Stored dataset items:
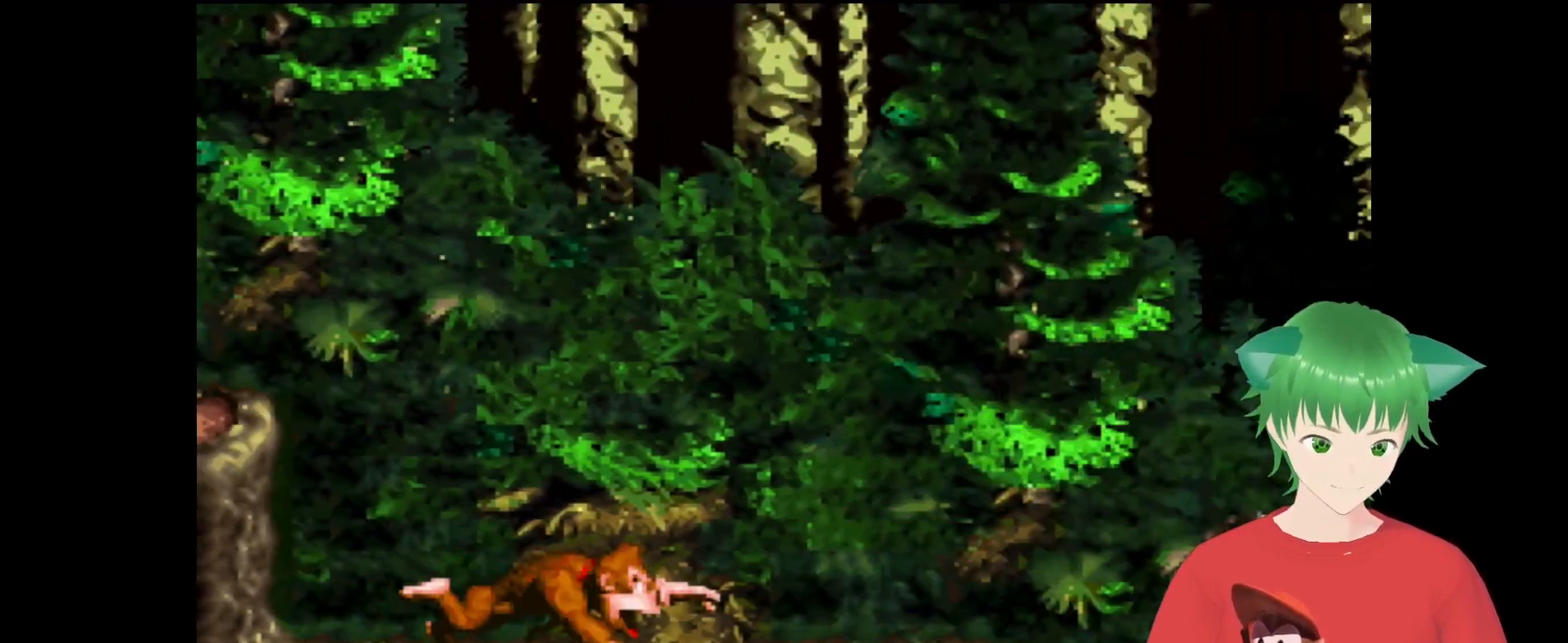
{"buttons": ["B", "Y", "DPAD_RIGHT"], "events": [[133, "DPAD_RIGHT", "up"], [133, "DPAD_UP", "up"], [367, "B", "down"], [467, "DPAD_RIGHT", "down"]]}
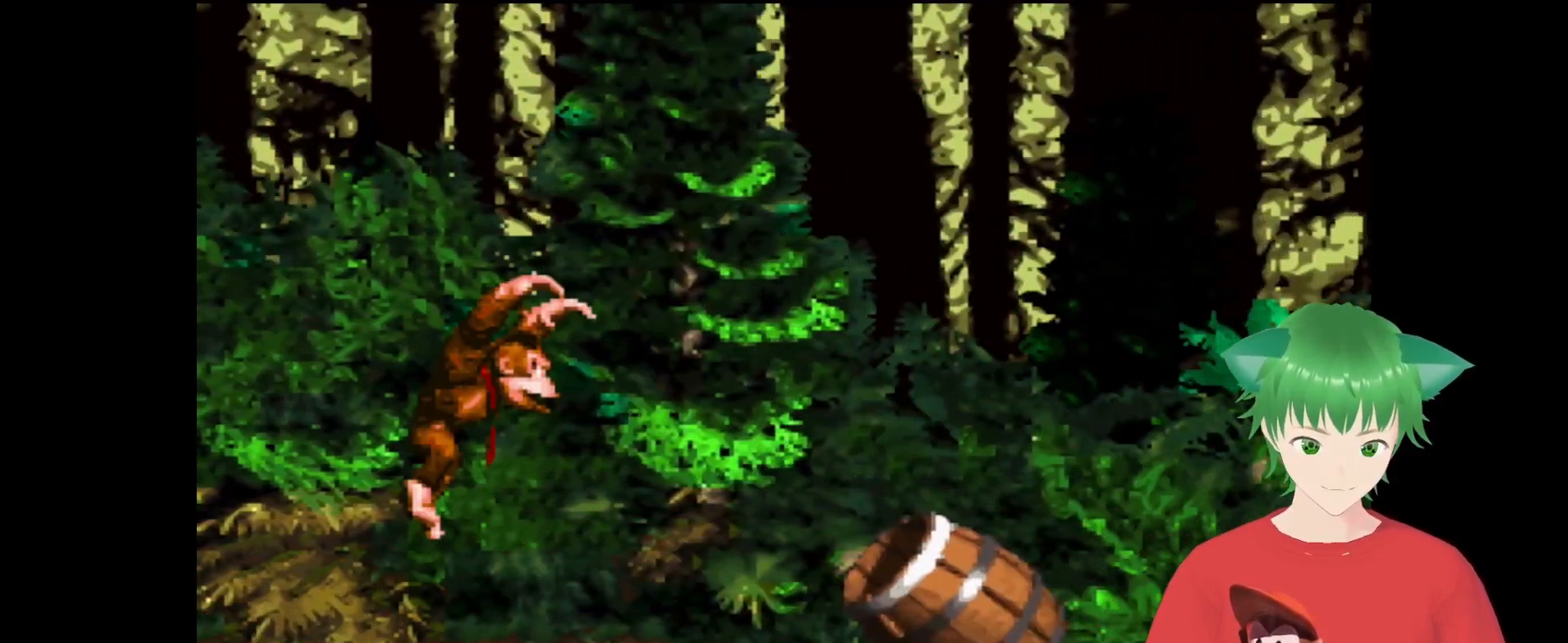
{"buttons": ["B", "Y", "DPAD_UP", "DPAD_RIGHT"], "events": [[33, "DPAD_UP", "down"]]}
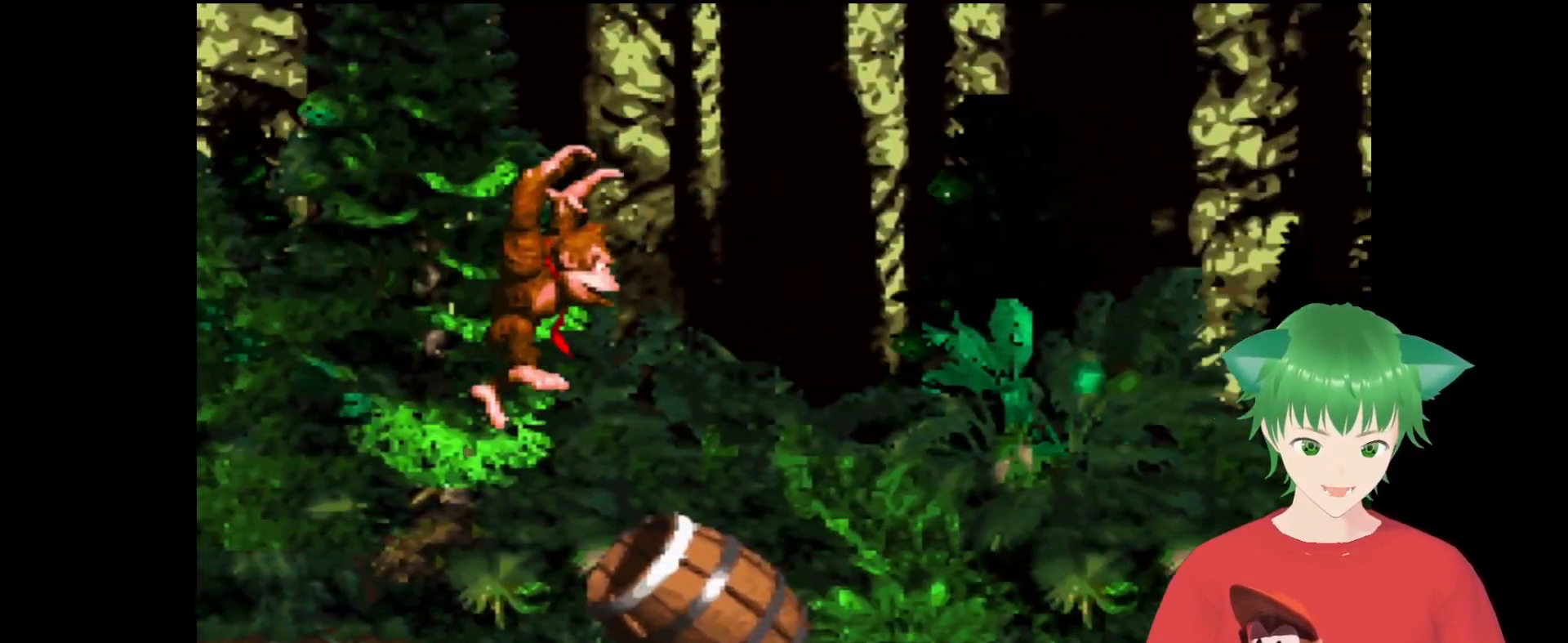
{"buttons": ["Y"], "events": [[67, "B", "up"], [200, "DPAD_UP", "up"], [267, "DPAD_RIGHT", "up"]]}
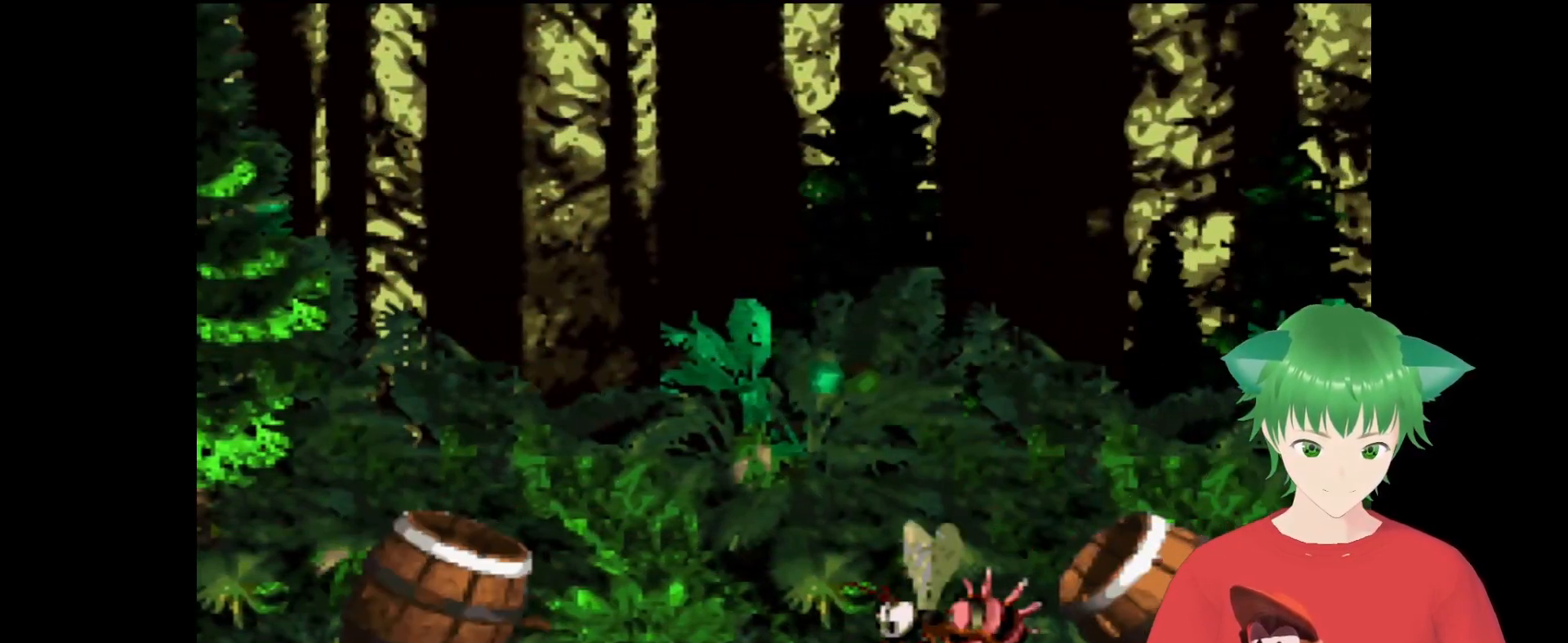
{"buttons": [], "events": [[167, "Y", "up"]]}
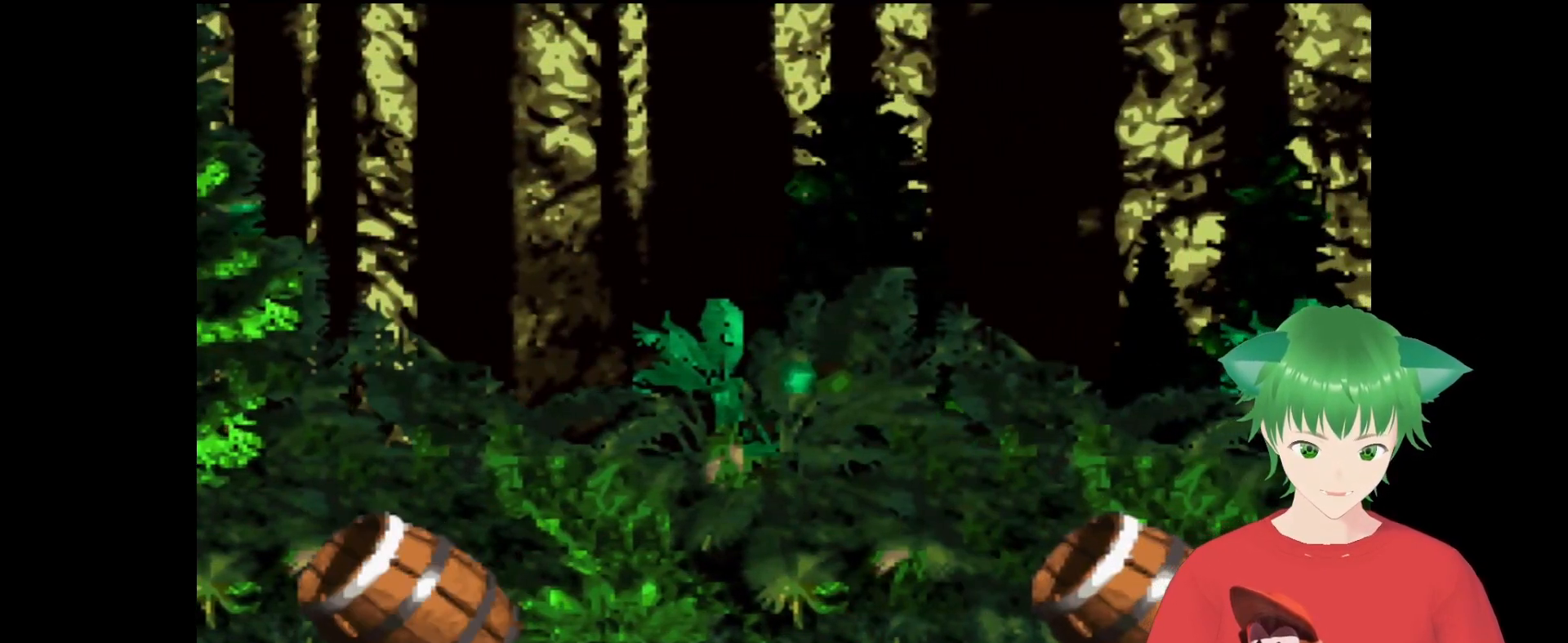
{"buttons": [], "events": []}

- PROBLEM DESCRIPTION -
Omit the pictures. Output every record above word for word.

- TASK OUTPUT -
{"buttons": ["B", "Y", "DPAD_RIGHT"], "events": [[133, "DPAD_RIGHT", "up"], [133, "DPAD_UP", "up"], [367, "B", "down"], [467, "DPAD_RIGHT", "down"]]}
{"buttons": ["B", "Y", "DPAD_UP", "DPAD_RIGHT"], "events": [[33, "DPAD_UP", "down"]]}
{"buttons": ["Y"], "events": [[67, "B", "up"], [200, "DPAD_UP", "up"], [267, "DPAD_RIGHT", "up"]]}
{"buttons": [], "events": [[167, "Y", "up"]]}
{"buttons": [], "events": []}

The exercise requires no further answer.